> Trabalho pedido:
[1] Indique se cada afirmação está de acordo com a entrevista sobre os hospitais do Algarve, respondendo sim ou não e citando as palavras da entrevista que o decidem: (a) em Faro há 9 doentes covid internados na UCI, com capacidade para 18; (b) foram contratadas várias dezenas de médicos no contexto da pandemia; (c) o pavilhão do Arade tem capacidade para vinte doentes em ambiente de cuidados intensivos.
[2] Imprima, sem qualquer alteração, tudo o que vai de "JA – Isso é" até "covid em covid." na entrevista sobre os hospitais do Algarve.
[3] Prossiga com a entrevista sobre os hospitais do Algarve a partir da última frase apresentada.

> Excerto da fonte:
────────────────────

JA – Mas já entrámos na fase 2


HG – Sim, mas em Faro acabámos por recuar porque o número de doentes internados baixou, está abaixo de 30. Emborta tenhamos a equipa médica constituída e as camas disponíveis, não tivemos a necessidade de ocupar as 30 camas. Claro que depois temos outras fases. Na fase 4 teria o Pavilhão do Arade…


JA – Qual é o ponto da situação da UCI?


HG – Em Faro há 9 doentes covid internados mas temos capacidade para 18, números aproximados.


JA – E essa capacidade em camas pode continuar a aumentar?


HG – Sim, temos elasticidade para instalar doentes covid em detrimento de não covid e obviamente temos que diminuir camas a partir de uma certa fase. No entanto, de acordo com o plano de contingência, ocupámos um espaço sem camas ou com poucas camas dentro do hospital, transferimos doentes para o Centro de Medicina Física e Reabilitação do Sul, em São Brás, colocámos lá algumas camas, temos previsto, se vier a ser necessário, colocar mais 20 camas no departamento de psiquiatria.


JA – Isso é para doentes não covid, certo?


HG
– Sim, as camas covid têm que estar concentradas por causa do controlo infeccioso. Libertámos enfermarias não covid para colocar doentes covid, aumentando as camas para os não covid. Por exemplo, tínhamos uma ala de consulta externa e deslocámos para outros gabinetes onde libertámos 20 camas. Acrescentámos lotação à lotação habitual do hospital. Nós não sacrificámos camas para os não covid, nós encaixámos os covid sem diminuir as camas. Isto exceto na fase inicial, em que transformámos uma enfermaria de 30 camas não covid em covid.


JANas UCI puseram-se camas não covid ao serviço do covid ou aumentou-se o contingente global de camas sem prejudicar alas existentes?


HG – Aumentámos, fizemos um upgrade. Os cuidados intermédios passaram a ser intensivos e expandimos essa oferta. Temos capacidade para o fazer novamente.


JA – Os médicos e enfermeiros têm chamado a atenção para a falta de recursos humanos nos hospitais do Algarve. Quantos desses profissionais foram contratados já no contexto de pandemia? Os existentes são agora suficientes para as necessidades?


HG – Não lhe sei dar essa informação, sei que foram algumas dezenas de enfermeiros contratados, médicos não tantos. Mas nós não precisamos de equipas médicas. As equipas de cuidados intensivos, que exigem algum treino, são um pouco limitadas, mas nos hospitais há médicos que fizeram estágios em cuidados intensivos nas várias especialidades. O que estamos a fazer e faremos é envolver esses médicos com treino em UCI a colaborar nessas unidades. Sempre com um especialista em Cuidados Intensivos, mas eles também são capazes, por exemplo de fazer reanimação. Hoje temos muitos internos com treino em cuidados intensivos. Estamos portanto devidamente equipados. Mesmo no pavilhão do Arade temos capacidade para vinte doentes em ambiente de cuidados intensivos.

────────────────────

> Dados apresentados:

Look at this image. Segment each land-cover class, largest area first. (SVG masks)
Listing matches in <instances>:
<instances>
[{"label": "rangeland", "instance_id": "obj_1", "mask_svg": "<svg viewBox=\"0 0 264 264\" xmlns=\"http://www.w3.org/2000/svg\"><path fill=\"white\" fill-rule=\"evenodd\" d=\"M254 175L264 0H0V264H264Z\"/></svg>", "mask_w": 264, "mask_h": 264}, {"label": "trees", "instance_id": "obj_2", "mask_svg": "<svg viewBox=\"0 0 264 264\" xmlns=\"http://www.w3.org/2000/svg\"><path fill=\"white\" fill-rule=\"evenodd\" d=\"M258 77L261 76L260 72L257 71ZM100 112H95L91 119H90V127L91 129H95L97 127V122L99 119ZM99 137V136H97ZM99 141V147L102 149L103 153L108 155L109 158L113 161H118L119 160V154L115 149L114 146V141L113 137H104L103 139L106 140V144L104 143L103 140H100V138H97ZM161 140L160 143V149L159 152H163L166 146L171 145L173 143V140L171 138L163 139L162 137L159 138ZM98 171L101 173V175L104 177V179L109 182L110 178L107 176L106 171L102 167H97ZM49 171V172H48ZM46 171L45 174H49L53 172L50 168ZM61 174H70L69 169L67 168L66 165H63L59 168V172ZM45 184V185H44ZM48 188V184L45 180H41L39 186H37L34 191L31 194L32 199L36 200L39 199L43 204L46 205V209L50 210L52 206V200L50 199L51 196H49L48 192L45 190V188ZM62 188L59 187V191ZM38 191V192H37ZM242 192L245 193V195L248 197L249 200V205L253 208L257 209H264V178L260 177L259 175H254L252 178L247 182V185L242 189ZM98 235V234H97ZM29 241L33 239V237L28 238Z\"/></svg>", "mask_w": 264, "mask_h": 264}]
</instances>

────────────────────

> Conjunto de respostas:
[1]
(a) Sim: "Em Faro há 9 doentes covid internados mas temos capacidade para 18"
(b) Não: "sei que foram algumas dezenas de enfermeiros contratados, médicos não tantos"
(c) Sim: "Mesmo no pavilhão do Arade temos capacidade para vinte doentes em ambiente de cuidados intensivos"

[2]
JA – Isso é para doentes não covid, certo?


HG
– Sim, as camas covid têm que estar concentradas por causa do controlo infeccioso. Libertámos enfermarias não covid para colocar doentes covid, aumentando as camas para os não covid. Por exemplo, tínhamos uma ala de consulta externa e deslocámos para outros gabinetes onde libertámos 20 camas. Acrescentámos lotação à lotação habitual do hospital. Nós não sacrificámos camas para os não covid, nós encaixámos os covid sem diminuir as camas. Isto exceto na fase inicial, em que transformámos uma enfermaria de 30 camas não covid em covid.

[3]
JA – Fala-se da possibilidade de uma terceiro vaga covid. O hospital de Faro vai estar preparado para essa eventualidade?


HG – Essa possibilidade resulta de as pessoas cumprirem as medidas de contenção e ficarem em casa ou cumprirem as restrições impostas. Há uma gestão política da epidemia que tem a ver com o equilíbrio entre a capacidade de resposta e o impacto económico da doença na sociedade. Se liberalizarmos os movimentos a doença virá a ter uma expressão maior. Se formos mais contidos, a doença terá uma expressão menor. Só temos que responder às previsões que venham a ocorrer em função desses eventos. Neste momento ainda estamos numa fase 1, ou 1,5. Temos previsto até à fase 4! Portanto no Algarve estamos bem preparados, bem estruturados para a terceira vaga, mas não sabemos qual a dimensão que a situação vai ter. Também temos que ter uma abordagem otimista no sistema de saúde no sentido de esperar que as vacinas venham a fazer algum efeito. Por outro lado, à medida que mais pessoas sejam infetadas, a possibilidade de novas infeções também irá diminuindo. Há um patamar. Mas estamos preparados.


JA – Para vários horizontes alternativos, é isso?


HG – Estamos preparados para todos esses horizontes. Temos um plano de contingência até à fase 4. Nós chegámos à fase 2 e até recuámos. Em último caso podemos transformar um hospital só em covid e manter o outro hospital. Mas isso é numa situação limite. Se for preciso 500 camas covid poderemos pôr toda a unidade de Faro covid.